There will be a presentation by the Cincinnati SAR at 12:30 PM, followed by a parade starting at 12:45PM leaving from the John Ramsey Homestead in White Pillars, and traveling a few hundred feet to the newly re-dedicated Ramsey-Paxton Cemetery. This is a joint event by the Daughters of the American Revolution, the Sons of the American Revolution and the Loveland American Legion.
Come join us for this inspiring event!
Below is a reprint of article by Sean Behling in Loveland Magazine
Loveland, Ohio – On Saturday, May 7th, a presentation from the Sons of American Revolution to the Ramsey-Paxton Cemetery Association will be at 12:30 AM. Then, a parade will leave from the John Ramsay Homestead in White Pillars at 12:45 PM, ending at the cemetery a few hundred feet away. This will give way to a formal dedication, where the Clough Valley Chapter, Daughters of the American Revolution, in conjunction with the Ramsey-Paxton Cemetery Association, the Cincinnati Chapter/Sons of the American Revolution (SAR), and the Loveland American Legion Post #256 will be marking new and restored gravestones for Thomas Paxton, John Ramsey, and Isabella Paxton Ramsey.
The ceremony will showcase the most recent improvements at the cemetery that honors some of the earliest pioneers in Clermont County.
The Ramsey-Paxton Cemetery began in 1813 with the burial of Lt.
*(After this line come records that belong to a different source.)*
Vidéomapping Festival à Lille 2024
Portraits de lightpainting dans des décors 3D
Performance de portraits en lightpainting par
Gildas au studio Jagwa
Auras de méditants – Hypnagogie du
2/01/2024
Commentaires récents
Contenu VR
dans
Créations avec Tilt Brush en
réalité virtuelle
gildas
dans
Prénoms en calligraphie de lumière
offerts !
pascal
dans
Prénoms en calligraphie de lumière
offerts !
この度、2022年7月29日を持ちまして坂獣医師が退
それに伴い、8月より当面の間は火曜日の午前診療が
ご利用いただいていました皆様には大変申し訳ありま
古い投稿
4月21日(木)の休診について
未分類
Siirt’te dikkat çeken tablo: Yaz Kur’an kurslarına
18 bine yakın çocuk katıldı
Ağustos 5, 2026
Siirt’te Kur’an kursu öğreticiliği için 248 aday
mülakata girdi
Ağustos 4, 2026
Col. Thomas Paxton. Lt. Col. Paxton was a Revolutionary War Soldier who served with General George Washington at Valley Forge in 1777 as well as General Anthony Wayne at the Battle of Fallen Timbers in 1794. The curved bridge on West Loveland Avenue over the Little Miami River dividing Historic Downtown and the West Loveland Historic District is named in honor of Col. Paxton.
Paxton is considered the first permanent settler between the Little Miami River and the Scioto River in the Virginia Military Tract, credited with raising the first local crop of corn, and was the founder of Loveland. Paxton’s involvement goes even further, from helping to have the first polling place in Clermont County to helping make the statehood of Ohio possible.
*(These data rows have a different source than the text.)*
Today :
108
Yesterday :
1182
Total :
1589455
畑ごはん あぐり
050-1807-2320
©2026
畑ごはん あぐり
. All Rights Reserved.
Paxton’s son-in-law, as well as Revolutionary War patriot and one of the first settlers of Clermont County, Captain John Ramsey, was buried in the cemetery in 1847, as were other family members up until 1913.
In 1997, the nonprofit (501c3) organization, Ramsey-Paxton Cemetery Association, Inc. was established. Thanks to this organization, a much-needed restoration of the cemetery was made including the restoration of headstones, removal of brush and dying trees, installing a new decorative gate, and the replacement of rusted barbed wire fencing with a black aluminum fence.
Jan Beller, Director of the Loveland Museum Center and Executive Director of the Greater Loveland Historical Society says, “We are fortunate to have such a historical site right in our own thriving town.”
Just recently two new benches were made by Emma Clemons with Girl Scout Troop 43534 and placed under the new solar-lighted flagpole. The new flagpole was made possible by the Loveland American Legion Post 256 and Auxiliary, and Loveland VFW post 5749.
Rob Geiger, President of the Ramsey-Paxton Cemetery Association said, “Community support has been generous over the years, and many local businesses, individuals, and organizations have contributed to the preservation of this cemetery. Most recently, thirteen graves from the early 20th century which were unmarked or only marked with field stones will now be marked with new granite stones donated by Riverview Monuments. Also, the gate provided by Eads Fence Company and the flagpole donated by the American Legion and the VFW help enhance this historic location.”
• A presentation from the Sons of American Revolution will be at the cemetery at 12:30 PM.
• A parade led by bagpiper Robert Reid will leave the John Ramsay Homestead in White Pillars at 12:45 PM. The John Ramsay Homestead is at Valley Forge Drive and Ramsey Court in the White Pillars subdivision.
• The formal grave dedication begins at 1 PM.
If you want to experience a momentous piece of Loveland History, come and view this special event unfold on May 7th.
Loveland Magazine Publisher David Miller will be part of the ribbon cutting ceremony.